The new ChatGPT agent excels at multi-turn conversations and maintaining tasks over long periods.
A major focus is on improving agent memory and personalization, with future goals including proactive agent actions.
This episode features the OpenAI team behind the agent, discussing the leap in capabilities from unifying prior tools (deep research and operator) into a seamless system.
The agent combines text browsing, a GUI (visual) browser, terminal access (for code/data tasks), and shared tool state within a virtual computer.
It allows fluid transitions between reading text, interacting with web pages visually, executing code, and manipulating files or APIs (e.g., GitHub, Google Drive).
Users benefit from an environment similar to a real computer, offering flexibility and complex task execution.
Deep research and operator (previous separate products) were merged due to their complementary strengths—efficient text reading and web interaction for the former, advanced GUI handling for the latter.
Additional tools like a terminal and image generation were integrated, resulting in a powerful multi-functional agent.
Shared state among tools enables seamless switching and complex workflows.
Trained for tasks like generating detailed research reports, booking flights, making purchases, creating slide decks, and conducting data analysis.
The design is intentionally open-ended to discover unexpected user use cases.
Both consumer and business users are targeted; early users have used it for data organization, online shopping, coding, and synthesizing emerging research.

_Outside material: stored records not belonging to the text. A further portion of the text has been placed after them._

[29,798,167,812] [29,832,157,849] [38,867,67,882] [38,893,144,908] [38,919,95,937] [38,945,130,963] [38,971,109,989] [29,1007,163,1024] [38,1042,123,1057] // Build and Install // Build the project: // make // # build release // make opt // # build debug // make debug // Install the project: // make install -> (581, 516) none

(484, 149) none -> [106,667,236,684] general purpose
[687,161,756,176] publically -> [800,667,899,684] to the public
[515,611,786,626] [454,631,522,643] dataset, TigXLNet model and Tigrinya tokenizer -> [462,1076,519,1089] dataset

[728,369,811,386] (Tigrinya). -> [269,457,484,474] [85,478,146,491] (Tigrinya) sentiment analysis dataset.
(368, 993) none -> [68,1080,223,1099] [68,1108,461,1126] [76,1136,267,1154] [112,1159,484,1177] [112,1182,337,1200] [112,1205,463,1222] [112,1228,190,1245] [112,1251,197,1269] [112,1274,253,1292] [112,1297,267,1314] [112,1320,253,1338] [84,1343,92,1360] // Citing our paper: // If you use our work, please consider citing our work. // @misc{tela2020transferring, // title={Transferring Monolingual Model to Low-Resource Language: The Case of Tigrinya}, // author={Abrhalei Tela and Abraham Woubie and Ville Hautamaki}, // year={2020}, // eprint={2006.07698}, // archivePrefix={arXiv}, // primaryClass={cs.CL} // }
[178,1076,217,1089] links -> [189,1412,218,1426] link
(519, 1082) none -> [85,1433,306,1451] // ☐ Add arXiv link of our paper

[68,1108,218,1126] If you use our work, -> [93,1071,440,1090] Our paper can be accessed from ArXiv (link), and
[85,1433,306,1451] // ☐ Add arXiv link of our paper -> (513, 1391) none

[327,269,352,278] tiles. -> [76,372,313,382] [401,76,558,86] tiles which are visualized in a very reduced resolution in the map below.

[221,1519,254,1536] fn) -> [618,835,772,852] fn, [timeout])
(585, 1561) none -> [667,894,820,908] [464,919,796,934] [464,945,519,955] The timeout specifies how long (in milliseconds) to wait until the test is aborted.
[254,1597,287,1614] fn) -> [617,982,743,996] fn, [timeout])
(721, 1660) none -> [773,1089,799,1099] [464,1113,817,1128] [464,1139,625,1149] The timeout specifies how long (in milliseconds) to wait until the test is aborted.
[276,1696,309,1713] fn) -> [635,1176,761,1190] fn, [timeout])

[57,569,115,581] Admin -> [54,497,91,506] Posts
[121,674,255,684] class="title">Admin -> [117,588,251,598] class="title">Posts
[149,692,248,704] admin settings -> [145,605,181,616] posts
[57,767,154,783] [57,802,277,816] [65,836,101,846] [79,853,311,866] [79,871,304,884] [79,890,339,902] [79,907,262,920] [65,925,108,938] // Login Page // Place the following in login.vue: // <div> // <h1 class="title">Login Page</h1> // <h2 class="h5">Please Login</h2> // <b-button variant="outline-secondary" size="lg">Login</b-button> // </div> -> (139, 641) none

Example: The agent estimated OpenAI’s valuation, created a financial model and projections, assembled a spreadsheet, and generated slides—completing the task in about 28 minutes.
The agent’s access to a general virtual computer enables it to address a vast array of human-computer interaction tasks.
The team foresees new paradigms for interacting with virtual assistants and is focused on making the model adept at as many computer-based tasks as possible.
There’s considerable excitement about both expanding technical capabilities and exploring new user experiences with agents.